4. Hunting for the wavefront: investigation of somite boundary positioning in zebrafish

Author

Bercowsky Rama, Arianne and Oates, Andrew Charles

Subjects

cell-tracking, python, Somitogenesis, clock, microscopy, zebrafish

Abstract

Somitogenesis is the rhythmic and sequential formation of somites, which are tissue blocks that give rise to segmented adult body structures including the vertebrae and associated muscle. Somite formation is controlled by the segmentation clock, a population of genetic oscillators that are coordinated by an interplay of cell-intrinsic and -extrinsic spatiotemporal information.

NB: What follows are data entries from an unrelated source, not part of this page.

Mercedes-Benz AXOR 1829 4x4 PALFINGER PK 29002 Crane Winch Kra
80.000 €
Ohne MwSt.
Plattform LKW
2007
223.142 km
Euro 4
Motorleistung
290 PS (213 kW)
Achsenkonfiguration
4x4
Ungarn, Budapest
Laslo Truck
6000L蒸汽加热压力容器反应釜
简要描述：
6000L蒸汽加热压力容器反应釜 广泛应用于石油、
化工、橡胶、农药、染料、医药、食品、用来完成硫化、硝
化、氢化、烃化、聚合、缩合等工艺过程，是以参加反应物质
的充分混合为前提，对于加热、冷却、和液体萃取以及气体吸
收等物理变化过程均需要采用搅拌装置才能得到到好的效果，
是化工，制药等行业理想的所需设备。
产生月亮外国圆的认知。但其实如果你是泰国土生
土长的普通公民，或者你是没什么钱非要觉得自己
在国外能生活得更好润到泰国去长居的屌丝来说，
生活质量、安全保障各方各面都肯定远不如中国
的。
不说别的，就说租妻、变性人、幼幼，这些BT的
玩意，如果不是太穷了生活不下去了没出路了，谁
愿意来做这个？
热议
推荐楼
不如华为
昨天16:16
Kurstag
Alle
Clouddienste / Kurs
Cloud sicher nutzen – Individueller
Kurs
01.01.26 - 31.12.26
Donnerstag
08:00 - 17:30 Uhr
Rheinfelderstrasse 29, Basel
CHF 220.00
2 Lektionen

Disruption of the segmentation clock can lead to misplaced or defective somite boundaries, and consequently results in deformed adult structures (e.g., congenital scoliosis). Despite decades of research into how the segmentation clock pattern is established, and how it acts to position somite boundaries within the pre-segmental mesoderm(PSM), many open questions remain. The position where the somite boundary is set along the anteroposterior axis of the PSM has been named the "determination front". Question still remain as to the mechanism and location of the determination front, and what spatiotemporal information is instructive. Here I present three studies that tackle this question by advancing imaging and analysis tools such that questions that have persisted for decades can be directly addressed. My work contributed significantly to obtaining a better picture of how somite boundaries are precisely formed.